(PROVIDED DATA)

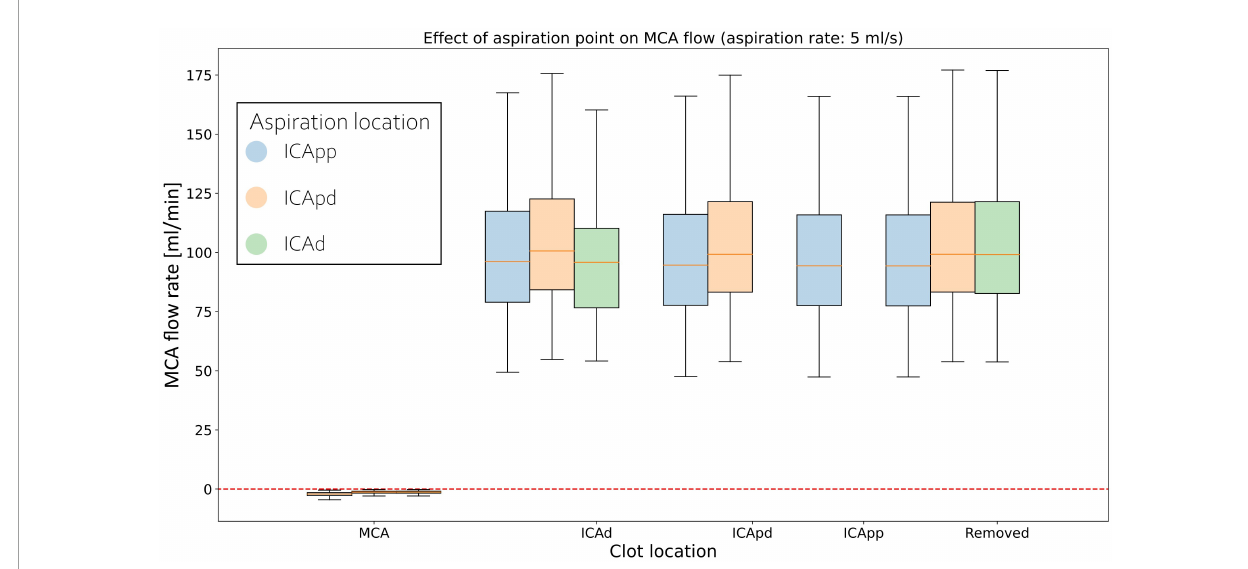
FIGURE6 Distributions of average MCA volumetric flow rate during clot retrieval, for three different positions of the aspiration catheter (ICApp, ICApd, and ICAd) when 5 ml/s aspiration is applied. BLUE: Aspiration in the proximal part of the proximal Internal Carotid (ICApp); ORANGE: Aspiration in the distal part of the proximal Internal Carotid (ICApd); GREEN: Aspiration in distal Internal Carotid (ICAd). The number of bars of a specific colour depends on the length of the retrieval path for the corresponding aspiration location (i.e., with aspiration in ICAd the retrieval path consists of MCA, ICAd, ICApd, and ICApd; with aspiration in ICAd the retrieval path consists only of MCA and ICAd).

---

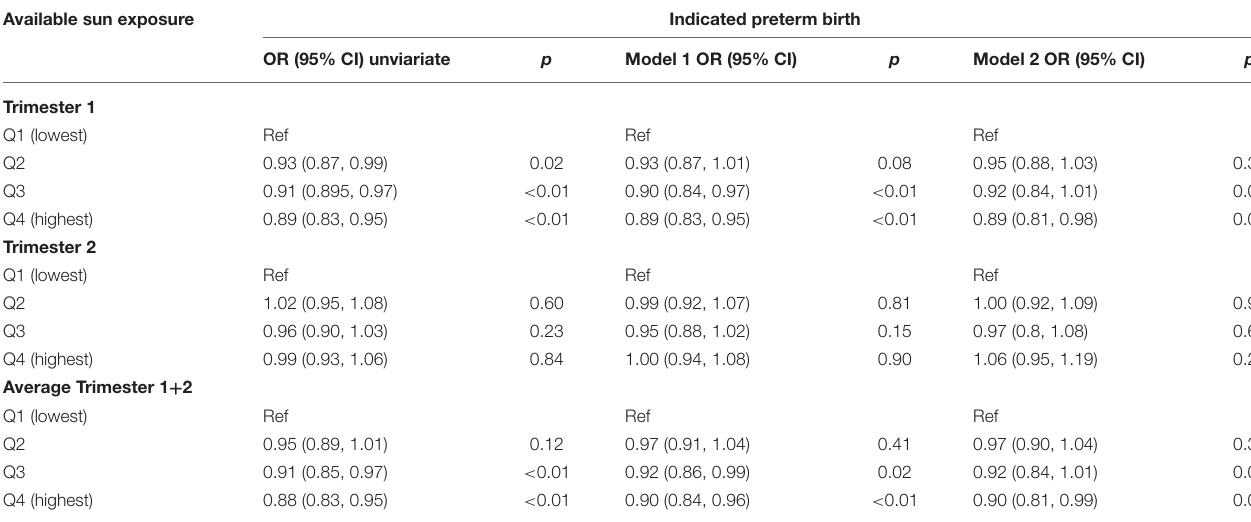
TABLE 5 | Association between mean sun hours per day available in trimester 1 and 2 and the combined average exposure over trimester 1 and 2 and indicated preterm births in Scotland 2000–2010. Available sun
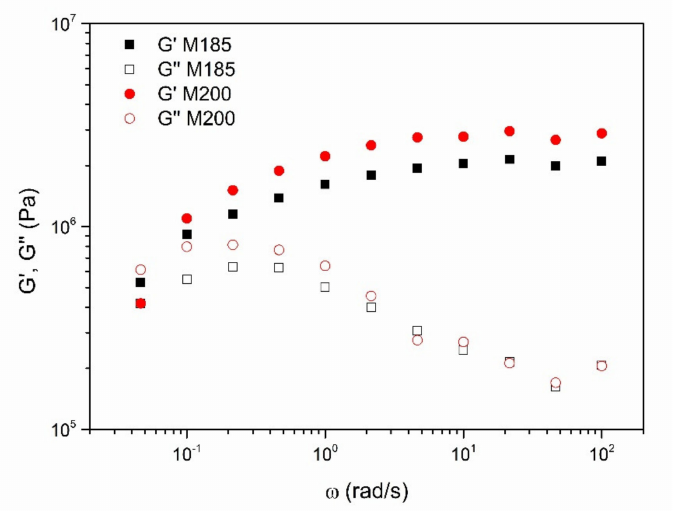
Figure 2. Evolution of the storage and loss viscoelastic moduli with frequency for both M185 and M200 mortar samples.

(INSTRUCTIONS TO FOLLOW) The string "with" may occur in the listing; show every line where it does.

(TASK SOLUTION)
FIGURE6 Distributions of average MCA volumetric flow rate during clot retrieval, for three different positions of the aspiration catheter (ICApp, ICApd, and ICAd) when 5 ml/s aspiration is applied. BLUE: Aspiration in the proximal part of the proximal Internal Carotid (ICApp); ORANGE: Aspiration in the distal part of the proximal Internal Carotid (ICApd); GREEN: Aspiration in distal Internal Carotid (ICAd). The number of bars of a specific colour depends on the length of the retrieval path for the corresponding aspiration location (i.e., with aspiration in ICAd the retrieval path consists of MCA, ICAd, ICApd, and ICApd; with aspiration in ICAd the retrieval path consists only of MCA and ICAd).
Figure 2. Evolution of the storage and loss viscoelastic moduli with frequency for both M185 and M200 mortar samples.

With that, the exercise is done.